_Zu erledigen_
Zieh aus den folgenden Zeilen jede heraus, die das Wort „kick“ enthält, und gib sie unverändert wieder. Dabei zählt die Groß- und Kleinschreibung.

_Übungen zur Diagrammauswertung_
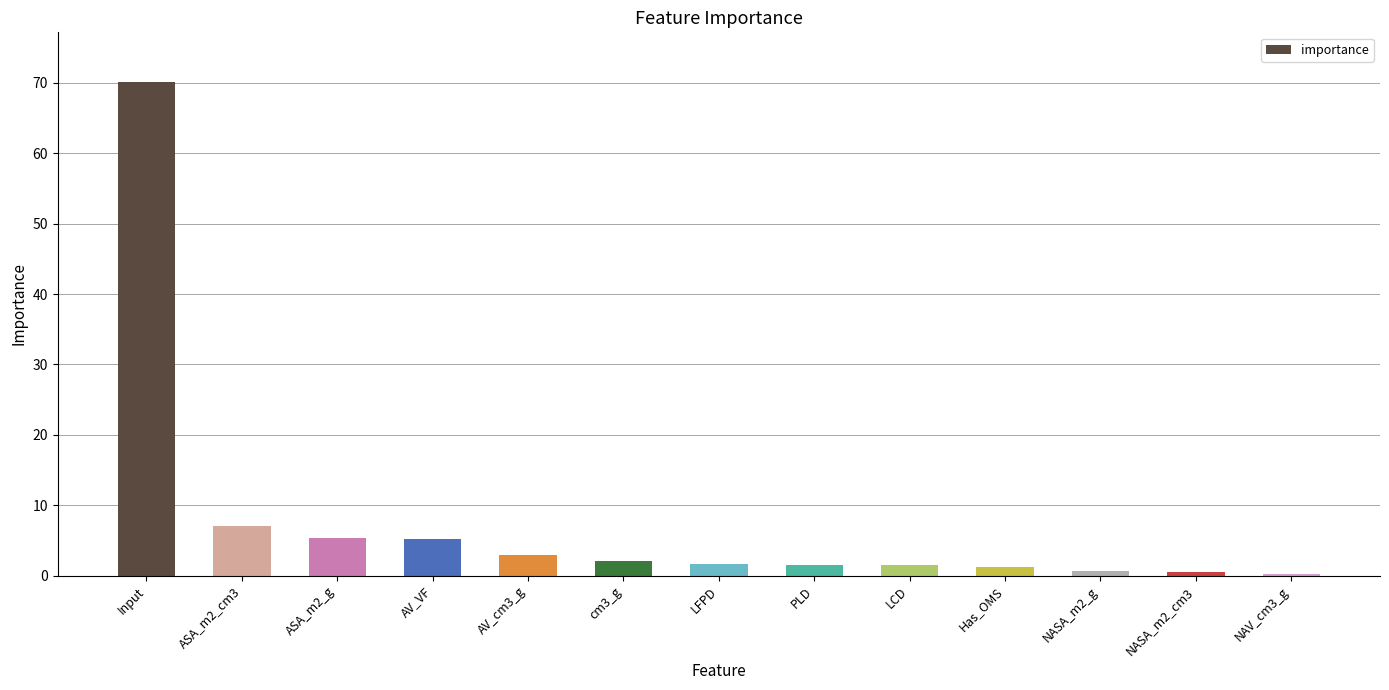

At which label does the data first exceed 1?

Input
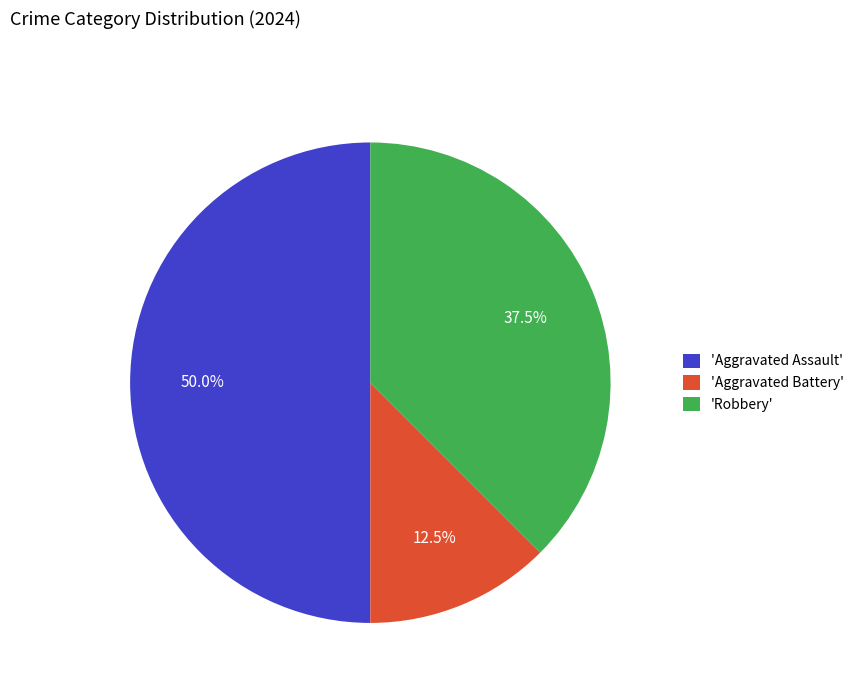

Rank the categories by value from highest to lowest.

'Aggravated Assault', 'Robbery', 'Aggravated Battery'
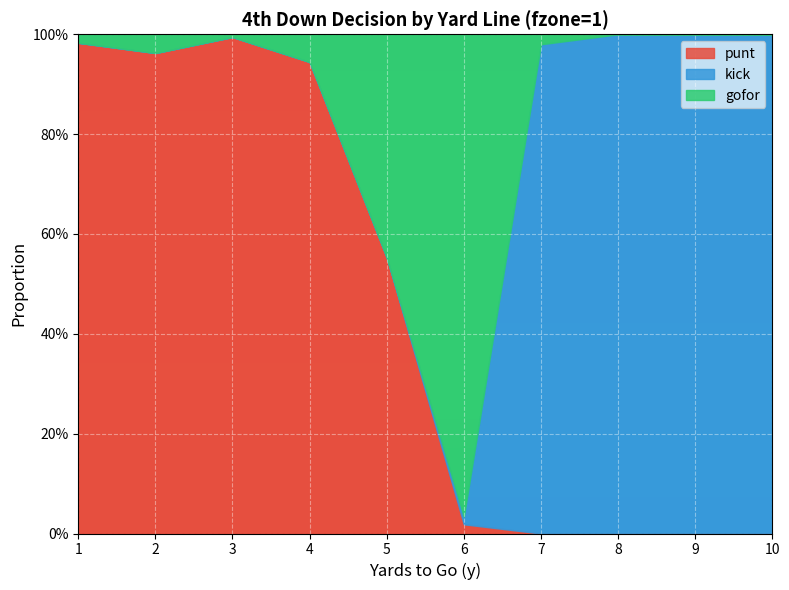

Which series ends up on top after the final intersection of kick and punt?

kick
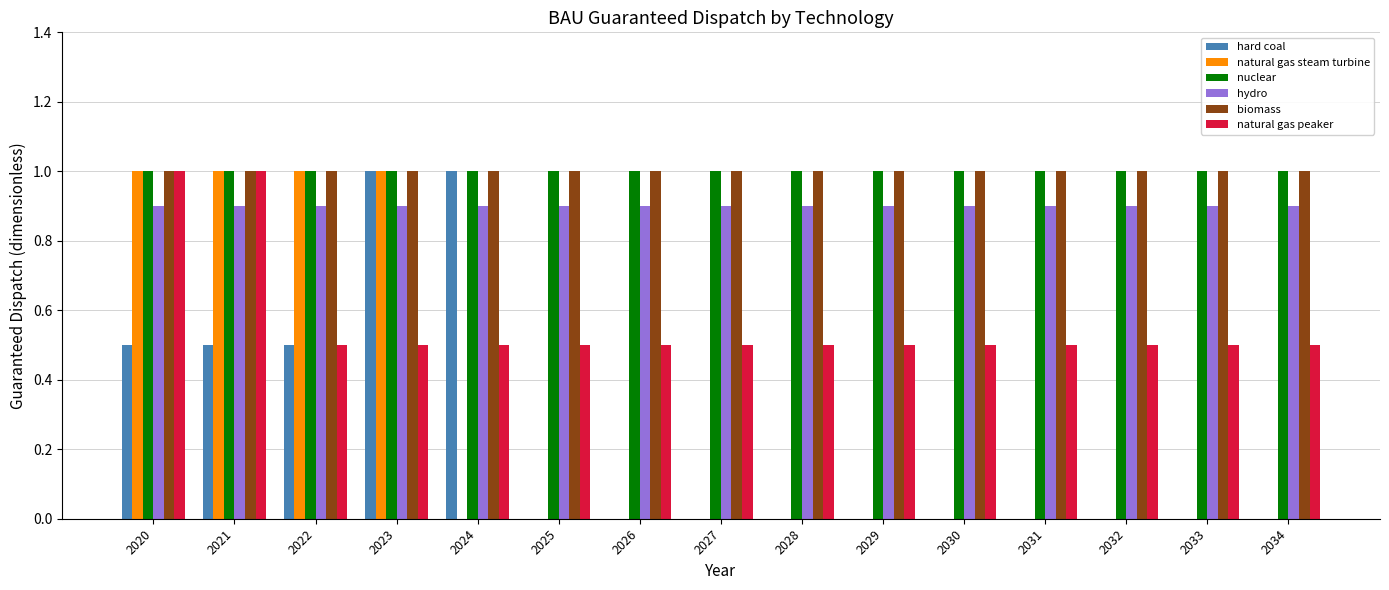

What is the sum of all hard coal values?

3.5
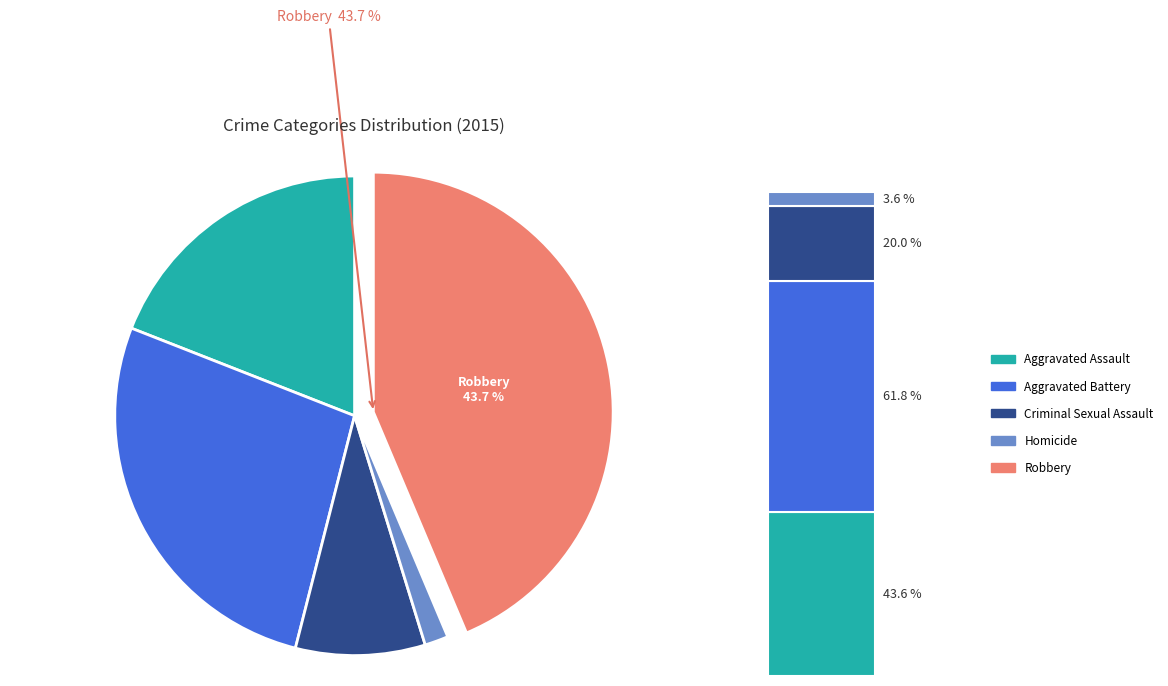

How much of the chart is everything except Homicide?

98.4%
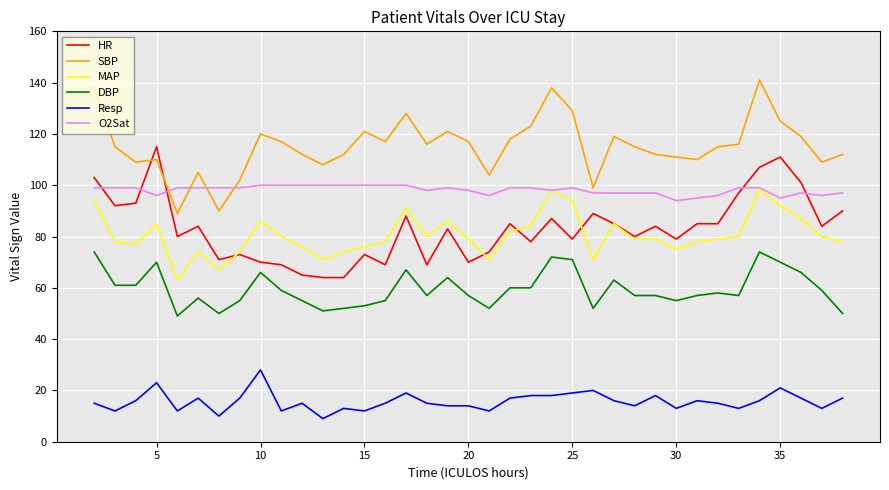

True or false: MAP and SBP intersect in this chart.

False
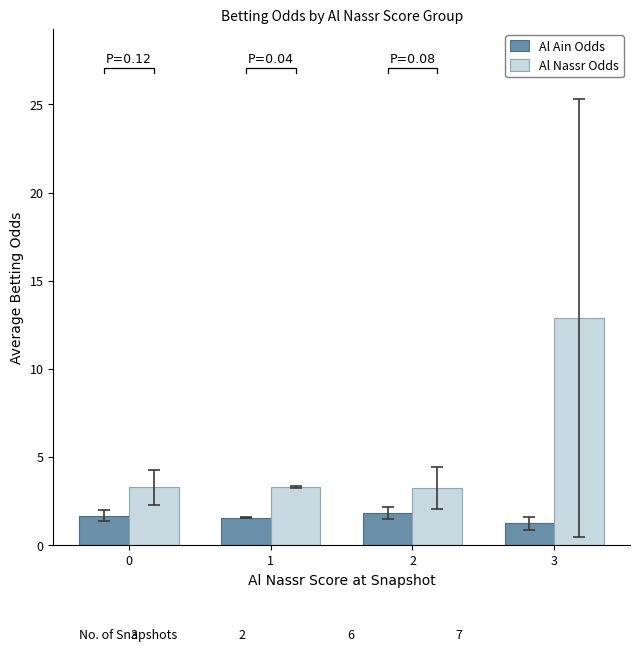

How many groups of bars are there?

4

_Lösung_
Which series ends up on top after the final intersection of kick and punt?
kick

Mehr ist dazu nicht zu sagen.